Note that the script allows the primer sequences within reads to be preceded by up to six bases (any sequence), corresponding to variable length inserts used as a part of the Symbiosis Evolution Group workflow. However, the script does not currently allow for any mismatches between the provided primers and the reads.
piotr.lukasik@azor:~$ cat /mnt/qnap/users/symbio/references/primer_list_standard.txt
#### Standard primers
COI_BF3HYMBR2 CCHGAYATRKCHTWYCCHCG TCDGGRTGNCCRAARAAYCA
16S_V4 GTGYCAGCMGCCGCGGTAA GGACTACNVGGGTWTCTAAT
16S_V1V2 AGMGTTYGATYMTGGCTCAG TGCTGCCTCCCGTAGGAGT
ITS2 GTGARTCATCGAATCTTTG CCTCCGCTTATTGATATGC
ITS1a TGGTCATTTAGAGGAAGTAA GCGTTCTTCATCGAT
nu_SSU CGATAACGAACGAGACCT ANCCATTCAATCGGTANT
The required file sample_list.txt contains library IDs and file names, where any non-commented-out lines should be organized as follows:
SAMPLE_NAME R1_FILE_NAME.fastq R1_FILE_NAME.fastq
Note that the files need to be uncompressed --- fastq.gz would not do!

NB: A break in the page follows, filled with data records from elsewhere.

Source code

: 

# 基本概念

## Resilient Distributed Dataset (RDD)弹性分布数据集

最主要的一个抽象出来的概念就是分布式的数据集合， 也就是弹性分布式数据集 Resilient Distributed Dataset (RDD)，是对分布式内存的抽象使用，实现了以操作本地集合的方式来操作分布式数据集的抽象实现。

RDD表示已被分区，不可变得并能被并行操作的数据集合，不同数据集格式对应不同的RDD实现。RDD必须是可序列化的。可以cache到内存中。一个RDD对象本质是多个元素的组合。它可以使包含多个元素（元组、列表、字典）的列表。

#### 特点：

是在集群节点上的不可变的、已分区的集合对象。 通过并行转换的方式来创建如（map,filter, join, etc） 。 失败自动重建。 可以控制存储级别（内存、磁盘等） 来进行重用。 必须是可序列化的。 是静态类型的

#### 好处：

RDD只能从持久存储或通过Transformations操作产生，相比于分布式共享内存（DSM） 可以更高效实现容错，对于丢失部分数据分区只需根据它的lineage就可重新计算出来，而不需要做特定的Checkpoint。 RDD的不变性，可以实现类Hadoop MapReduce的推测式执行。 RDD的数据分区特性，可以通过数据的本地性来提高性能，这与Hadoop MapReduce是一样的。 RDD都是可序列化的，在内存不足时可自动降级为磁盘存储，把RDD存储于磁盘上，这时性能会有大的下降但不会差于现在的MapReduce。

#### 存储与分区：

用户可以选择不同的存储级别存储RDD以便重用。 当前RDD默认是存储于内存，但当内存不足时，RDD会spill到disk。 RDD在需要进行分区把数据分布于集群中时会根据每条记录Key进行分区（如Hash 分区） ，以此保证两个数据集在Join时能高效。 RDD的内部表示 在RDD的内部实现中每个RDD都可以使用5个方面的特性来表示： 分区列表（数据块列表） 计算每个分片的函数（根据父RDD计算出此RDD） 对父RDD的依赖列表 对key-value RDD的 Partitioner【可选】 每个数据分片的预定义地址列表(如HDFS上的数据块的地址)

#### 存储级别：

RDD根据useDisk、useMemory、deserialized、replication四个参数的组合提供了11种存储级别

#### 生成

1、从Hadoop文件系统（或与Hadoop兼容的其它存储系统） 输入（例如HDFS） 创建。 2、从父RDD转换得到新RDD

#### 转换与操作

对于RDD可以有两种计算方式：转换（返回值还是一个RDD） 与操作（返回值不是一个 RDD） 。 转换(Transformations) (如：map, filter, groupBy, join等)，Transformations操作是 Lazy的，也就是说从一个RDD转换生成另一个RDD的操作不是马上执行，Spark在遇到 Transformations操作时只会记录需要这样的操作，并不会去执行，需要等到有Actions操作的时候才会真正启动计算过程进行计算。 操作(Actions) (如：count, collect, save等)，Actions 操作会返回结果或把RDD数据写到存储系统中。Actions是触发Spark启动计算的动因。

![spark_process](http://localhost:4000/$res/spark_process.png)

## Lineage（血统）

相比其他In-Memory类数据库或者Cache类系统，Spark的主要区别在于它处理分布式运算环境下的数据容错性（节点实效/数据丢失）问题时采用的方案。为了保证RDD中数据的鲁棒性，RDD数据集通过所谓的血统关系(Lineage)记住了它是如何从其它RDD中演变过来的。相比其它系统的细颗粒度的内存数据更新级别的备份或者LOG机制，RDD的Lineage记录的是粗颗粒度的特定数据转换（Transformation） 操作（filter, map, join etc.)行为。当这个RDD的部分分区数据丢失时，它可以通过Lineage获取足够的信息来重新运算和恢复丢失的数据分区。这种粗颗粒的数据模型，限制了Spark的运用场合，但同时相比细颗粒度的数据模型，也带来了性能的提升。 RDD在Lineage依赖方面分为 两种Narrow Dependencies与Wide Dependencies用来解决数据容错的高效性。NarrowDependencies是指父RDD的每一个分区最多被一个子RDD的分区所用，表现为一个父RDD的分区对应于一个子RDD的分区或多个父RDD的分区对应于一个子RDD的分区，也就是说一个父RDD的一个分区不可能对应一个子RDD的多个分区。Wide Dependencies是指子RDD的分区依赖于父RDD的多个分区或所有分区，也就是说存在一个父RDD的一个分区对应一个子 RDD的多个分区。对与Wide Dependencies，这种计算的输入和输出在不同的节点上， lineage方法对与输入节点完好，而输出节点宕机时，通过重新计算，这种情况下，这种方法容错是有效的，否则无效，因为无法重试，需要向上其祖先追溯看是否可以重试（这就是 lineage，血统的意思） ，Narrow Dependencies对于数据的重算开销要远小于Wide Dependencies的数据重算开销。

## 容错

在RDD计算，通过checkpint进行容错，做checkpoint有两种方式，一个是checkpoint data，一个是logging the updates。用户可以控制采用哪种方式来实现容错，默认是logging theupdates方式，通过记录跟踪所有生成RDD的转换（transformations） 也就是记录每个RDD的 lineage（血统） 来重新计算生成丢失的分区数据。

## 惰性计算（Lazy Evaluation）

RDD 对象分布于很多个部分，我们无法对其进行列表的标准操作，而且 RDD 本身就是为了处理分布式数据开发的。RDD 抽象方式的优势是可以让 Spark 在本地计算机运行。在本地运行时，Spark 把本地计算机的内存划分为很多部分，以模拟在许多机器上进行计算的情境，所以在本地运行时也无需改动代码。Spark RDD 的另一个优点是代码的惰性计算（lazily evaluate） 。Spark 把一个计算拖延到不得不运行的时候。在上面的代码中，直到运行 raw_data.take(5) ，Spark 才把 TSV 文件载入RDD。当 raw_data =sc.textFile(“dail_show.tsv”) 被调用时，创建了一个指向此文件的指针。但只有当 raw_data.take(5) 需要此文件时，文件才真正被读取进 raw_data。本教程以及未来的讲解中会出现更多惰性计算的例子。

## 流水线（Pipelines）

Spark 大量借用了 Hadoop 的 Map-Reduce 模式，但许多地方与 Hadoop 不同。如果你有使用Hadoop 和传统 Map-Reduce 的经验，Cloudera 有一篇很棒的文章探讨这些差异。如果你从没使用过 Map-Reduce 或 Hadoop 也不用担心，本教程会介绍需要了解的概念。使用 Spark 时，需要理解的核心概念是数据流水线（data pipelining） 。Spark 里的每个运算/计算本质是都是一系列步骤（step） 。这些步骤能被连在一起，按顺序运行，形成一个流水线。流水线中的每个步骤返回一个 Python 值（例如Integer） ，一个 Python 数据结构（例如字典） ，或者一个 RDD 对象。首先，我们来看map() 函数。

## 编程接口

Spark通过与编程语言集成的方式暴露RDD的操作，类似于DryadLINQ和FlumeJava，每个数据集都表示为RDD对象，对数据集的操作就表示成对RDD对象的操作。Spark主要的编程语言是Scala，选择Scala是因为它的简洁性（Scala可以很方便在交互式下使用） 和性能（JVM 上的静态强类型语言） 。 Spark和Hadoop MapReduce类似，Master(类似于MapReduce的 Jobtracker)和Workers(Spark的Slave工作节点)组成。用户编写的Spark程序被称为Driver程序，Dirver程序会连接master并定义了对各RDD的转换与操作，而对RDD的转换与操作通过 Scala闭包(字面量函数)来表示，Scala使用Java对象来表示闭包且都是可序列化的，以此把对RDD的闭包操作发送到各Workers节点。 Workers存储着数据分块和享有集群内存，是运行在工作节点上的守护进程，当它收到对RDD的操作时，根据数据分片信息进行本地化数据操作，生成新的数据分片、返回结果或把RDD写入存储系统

(base) piotr.lukasik@azor:~/split_gunzipped_tests$ head sample_list.txt
IPA0680 IPA0680_R1.fq.gz IPA0680_R2.fq.gz
IPA0681 IPA0681_R1.fq.gz IPA0681_R2.fq.gz
IPA0682 IPA0682_R1.fq.gz IPA0682_R2.fq.gz
...
How to create such sample list? You can use some combination of Excel and REGEX, or whatever you please, of course. But if your samples have the names as above, a convenient way could be a Unix pipe:
### assuming that your input files are in the directory where you execute the script, and have name format SampleName_R1.fq.gz, SampleName_R2.fq.gz:
for file in *_R1.fq.gz; do
SampleName=`basename $file _R1.fq.gz `
SampleNameMod=$(echo "$SampleName" | sed 's/-/_/g' | sed 's/_S[0-9]\+$//g')
echo $SampleNameMod "$SampleName"_R1.fq.gz "$SampleName"_R2.fq.gz >> sample_list.txt
done
The output_dir is wherever you want to move your post-splitting files!